▶ _Task to complete_:
Would you please output, word for word, the span of the listing below that opens on the line containing "smoke detector: none" and closes on the line containing "magazine: none [9,241,86,277]"? Include both ends and nothing more.

▶ _Available data_:
+===+

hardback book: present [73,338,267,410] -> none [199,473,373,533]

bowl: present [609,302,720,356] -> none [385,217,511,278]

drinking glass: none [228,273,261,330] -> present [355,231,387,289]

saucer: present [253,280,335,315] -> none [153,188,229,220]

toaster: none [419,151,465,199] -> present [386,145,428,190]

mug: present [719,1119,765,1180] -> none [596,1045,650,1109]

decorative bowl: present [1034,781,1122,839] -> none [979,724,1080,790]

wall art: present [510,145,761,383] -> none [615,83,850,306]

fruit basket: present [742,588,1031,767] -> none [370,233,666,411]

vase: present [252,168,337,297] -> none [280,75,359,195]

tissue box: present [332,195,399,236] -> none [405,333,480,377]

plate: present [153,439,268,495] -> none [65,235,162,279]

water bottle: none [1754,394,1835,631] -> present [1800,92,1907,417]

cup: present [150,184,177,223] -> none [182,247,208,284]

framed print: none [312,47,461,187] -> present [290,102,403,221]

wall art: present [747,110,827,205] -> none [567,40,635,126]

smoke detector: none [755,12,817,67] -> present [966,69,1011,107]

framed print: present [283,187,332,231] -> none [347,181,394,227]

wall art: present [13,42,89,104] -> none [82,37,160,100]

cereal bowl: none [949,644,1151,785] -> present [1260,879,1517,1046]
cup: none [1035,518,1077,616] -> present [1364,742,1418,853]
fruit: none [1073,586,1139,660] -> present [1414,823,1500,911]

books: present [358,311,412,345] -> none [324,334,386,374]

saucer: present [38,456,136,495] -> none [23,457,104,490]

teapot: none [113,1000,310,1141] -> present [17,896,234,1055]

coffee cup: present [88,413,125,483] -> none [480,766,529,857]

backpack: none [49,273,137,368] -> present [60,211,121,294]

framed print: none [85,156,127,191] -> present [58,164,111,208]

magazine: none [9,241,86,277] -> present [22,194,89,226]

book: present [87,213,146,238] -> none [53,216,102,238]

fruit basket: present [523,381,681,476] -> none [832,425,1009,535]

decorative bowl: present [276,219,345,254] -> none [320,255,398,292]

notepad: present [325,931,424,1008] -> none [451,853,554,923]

+===+

▶ _Response to the exercise_:
smoke detector: none [755,12,817,67] -> present [966,69,1011,107]

framed print: present [283,187,332,231] -> none [347,181,394,227]

wall art: present [13,42,89,104] -> none [82,37,160,100]

cereal bowl: none [949,644,1151,785] -> present [1260,879,1517,1046]
cup: none [1035,518,1077,616] -> present [1364,742,1418,853]
fruit: none [1073,586,1139,660] -> present [1414,823,1500,911]

books: present [358,311,412,345] -> none [324,334,386,374]

saucer: present [38,456,136,495] -> none [23,457,104,490]

teapot: none [113,1000,310,1141] -> present [17,896,234,1055]

coffee cup: present [88,413,125,483] -> none [480,766,529,857]

backpack: none [49,273,137,368] -> present [60,211,121,294]

framed print: none [85,156,127,191] -> present [58,164,111,208]

magazine: none [9,241,86,277] -> present [22,194,89,226]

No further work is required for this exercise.